All my work whether literary or visual is probably attached to America by an umbilical cord.
I can blame this partially on various influences that hit me in my early teens, amongst them: “The Adventures of Huckleberry Finn”, the Delta blues, Robert Crumb’s sketchbooks, Tom Waits, Bukowski, Steinbeck and John Register paintings. These artists thoroughly cared for me growing up and baby-sat me through a modern-day culture that didn’t do anything for me. I was by no means, ONLY influenced by American culture – I love Victor Hugo and Alexandre Dumas, Rimbaud, and Dostoevsky and Dickens, etc. – but I’m always drawn back to this simultaneously idyllic and dark universe, whether that’s a long gone age of pies cooling in windows, or the vast array of losers that crawl its streets, bars and strip malls. Even the banal life-styles stored safely in between the top and the bottom of this country interest me – maybe because I refuse to believe that there isn’t something unbearably weird hidden within the fat layers of what is “normal”.

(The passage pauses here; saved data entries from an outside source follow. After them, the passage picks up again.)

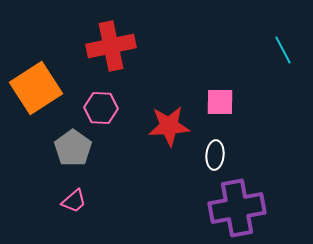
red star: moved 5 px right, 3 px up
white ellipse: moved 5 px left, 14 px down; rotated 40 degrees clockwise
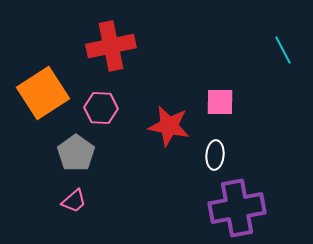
orange square: moved 7 px right, 5 px down
red star: rotated 15 degrees clockwise
gray pentagon: moved 3 px right, 5 px down
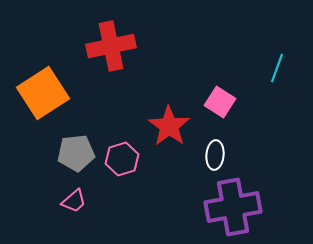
cyan line: moved 6 px left, 18 px down; rotated 48 degrees clockwise
pink square: rotated 32 degrees clockwise
pink hexagon: moved 21 px right, 51 px down; rotated 20 degrees counterclockwise
red star: rotated 24 degrees clockwise
gray pentagon: rotated 30 degrees clockwise
purple cross: moved 4 px left, 1 px up
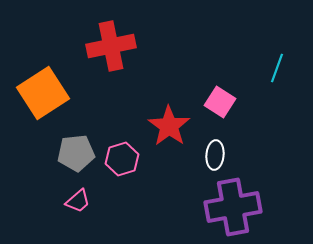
pink trapezoid: moved 4 px right
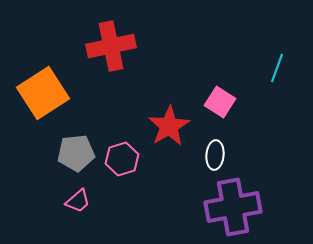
red star: rotated 6 degrees clockwise
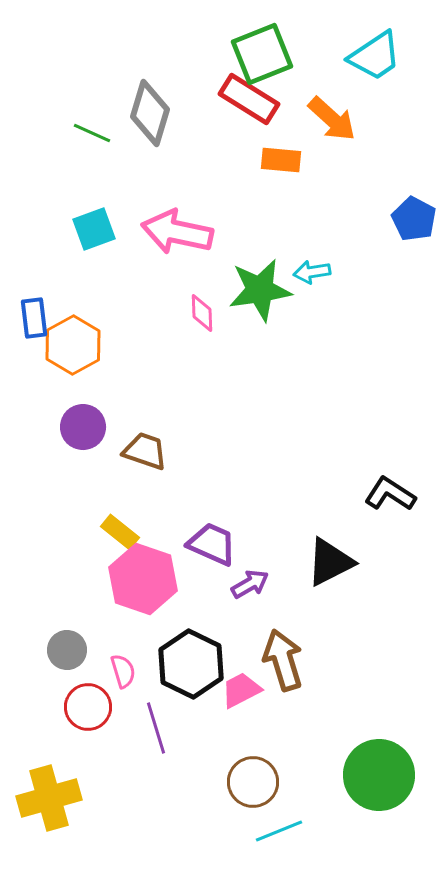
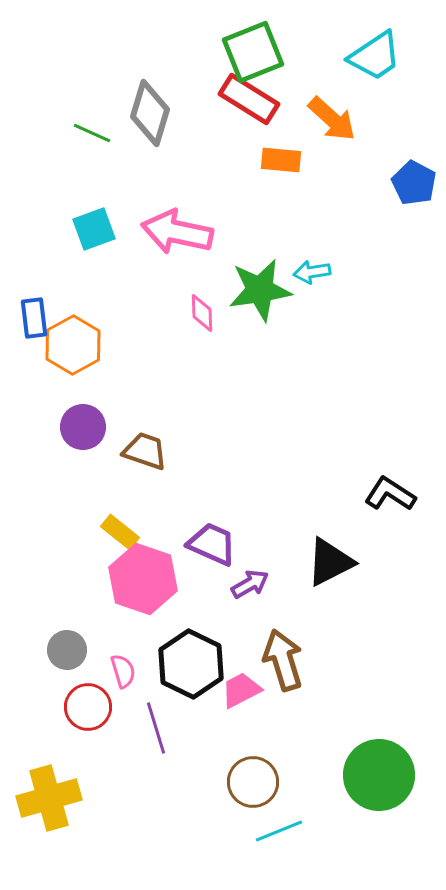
green square: moved 9 px left, 2 px up
blue pentagon: moved 36 px up
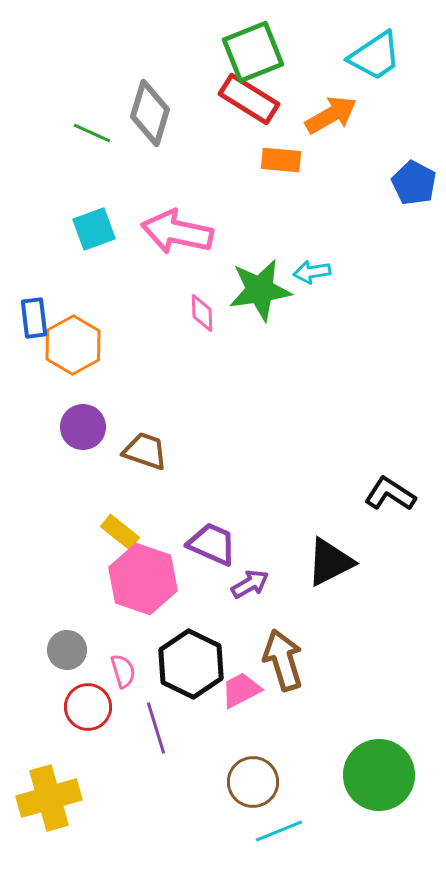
orange arrow: moved 1 px left, 4 px up; rotated 72 degrees counterclockwise
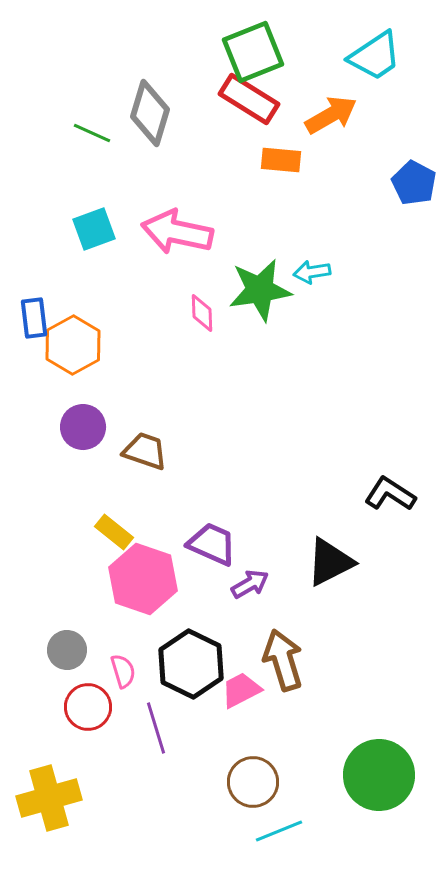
yellow rectangle: moved 6 px left
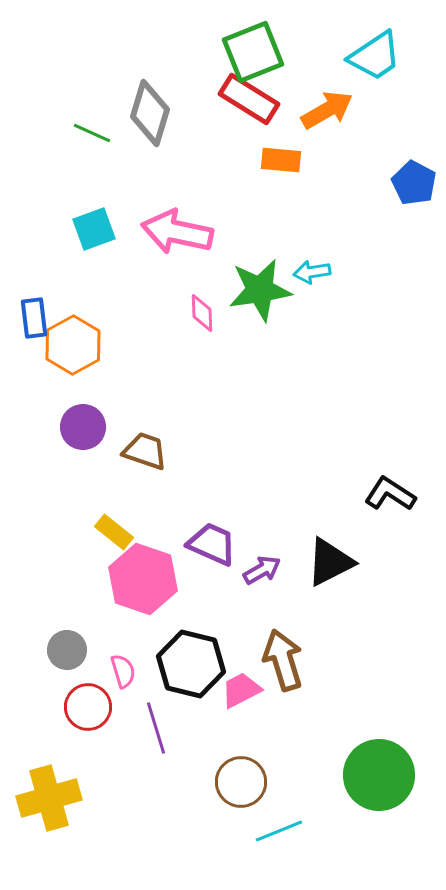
orange arrow: moved 4 px left, 5 px up
purple arrow: moved 12 px right, 14 px up
black hexagon: rotated 12 degrees counterclockwise
brown circle: moved 12 px left
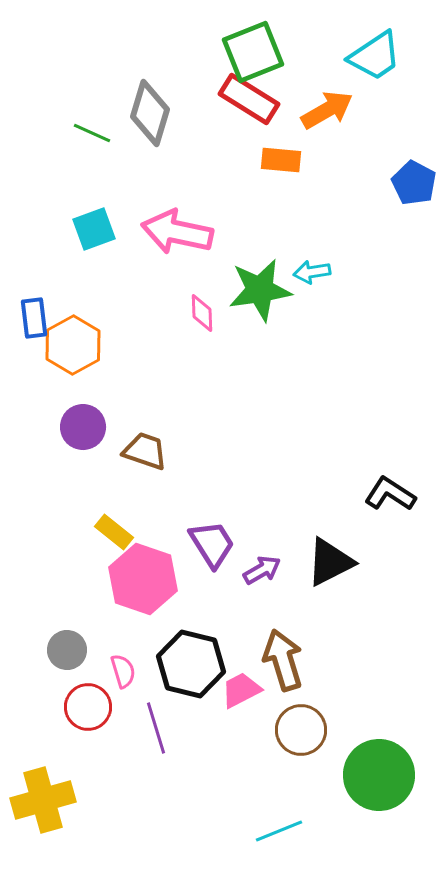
purple trapezoid: rotated 34 degrees clockwise
brown circle: moved 60 px right, 52 px up
yellow cross: moved 6 px left, 2 px down
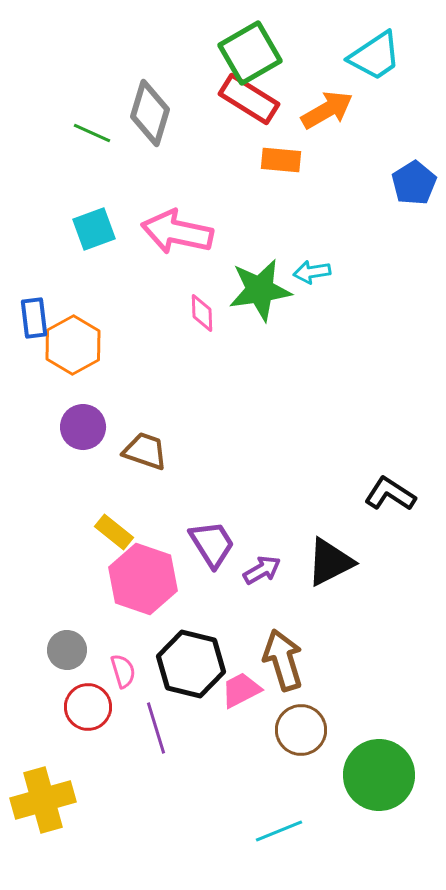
green square: moved 3 px left, 1 px down; rotated 8 degrees counterclockwise
blue pentagon: rotated 12 degrees clockwise
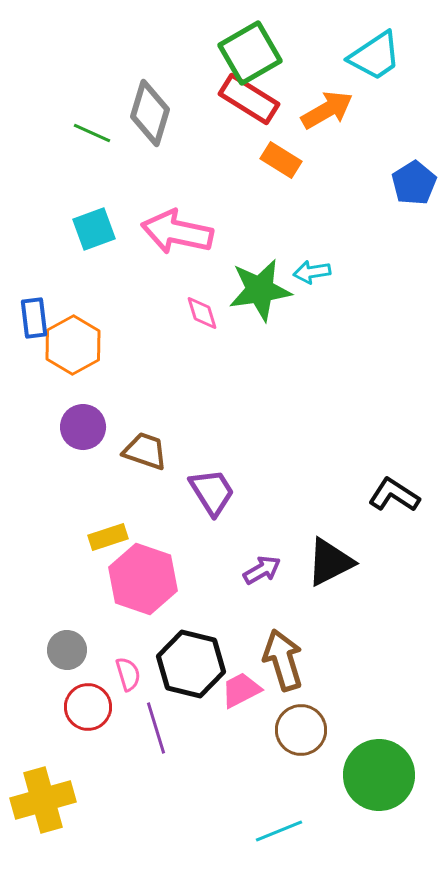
orange rectangle: rotated 27 degrees clockwise
pink diamond: rotated 15 degrees counterclockwise
black L-shape: moved 4 px right, 1 px down
yellow rectangle: moved 6 px left, 5 px down; rotated 57 degrees counterclockwise
purple trapezoid: moved 52 px up
pink semicircle: moved 5 px right, 3 px down
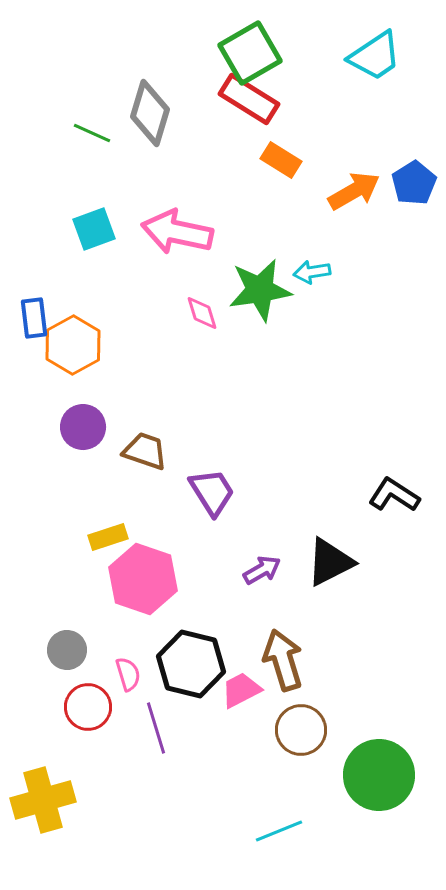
orange arrow: moved 27 px right, 81 px down
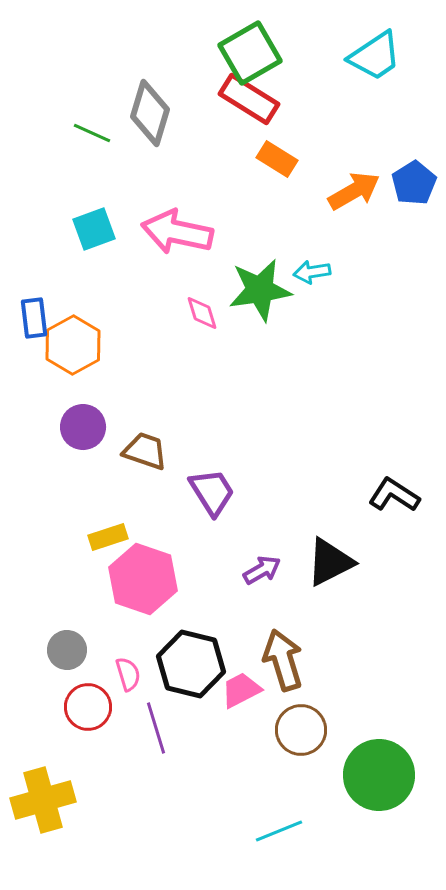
orange rectangle: moved 4 px left, 1 px up
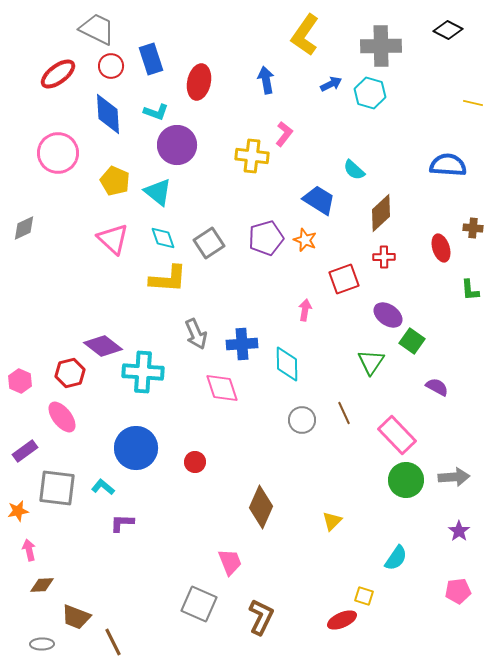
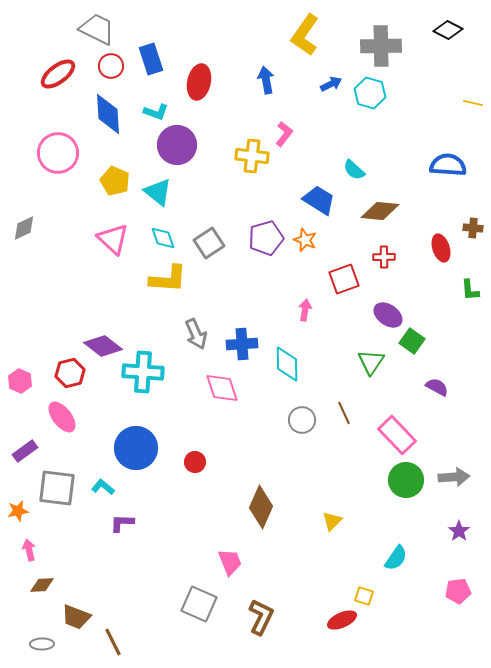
brown diamond at (381, 213): moved 1 px left, 2 px up; rotated 48 degrees clockwise
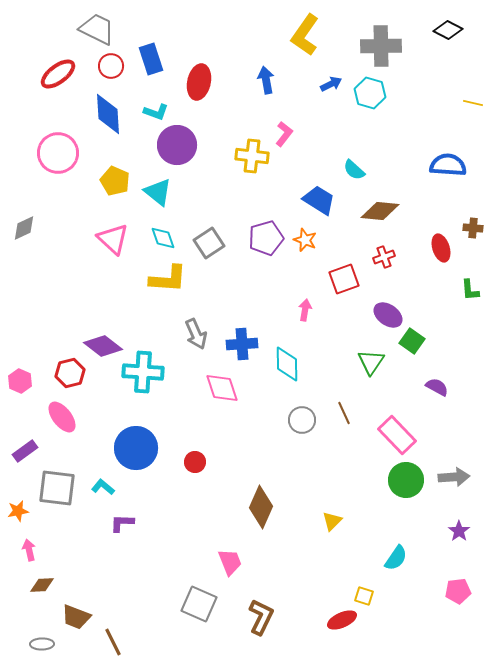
red cross at (384, 257): rotated 20 degrees counterclockwise
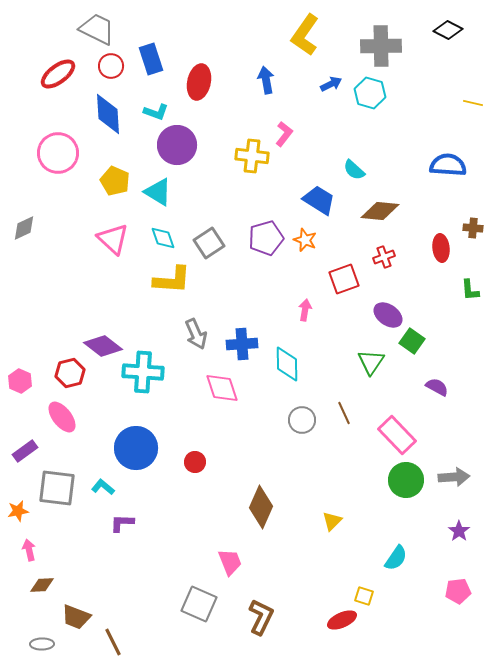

There is so much space in this country, so many cultures and so many crevices for impossible things to be happening, and maybe because I am European all those minute details seem like Disneyland to me. I’m fascinated with Jesus and the Devil, and the raging battle that they are having all across the middle of the country. I love the small ghost towns in the South, I like the wastelands, the abandoned buildings, the bizarre signs and individuals living their lives in ways I’ve never encountered.
I think the temptation to be good is a dilemma that exists in some of those towns, pawnshops, living rooms and churches. Whatever that struggle is.
I’m not dictating what my drawings mean, but for me personally, there is no doubt that the DNA of my work comes from some weird American true story.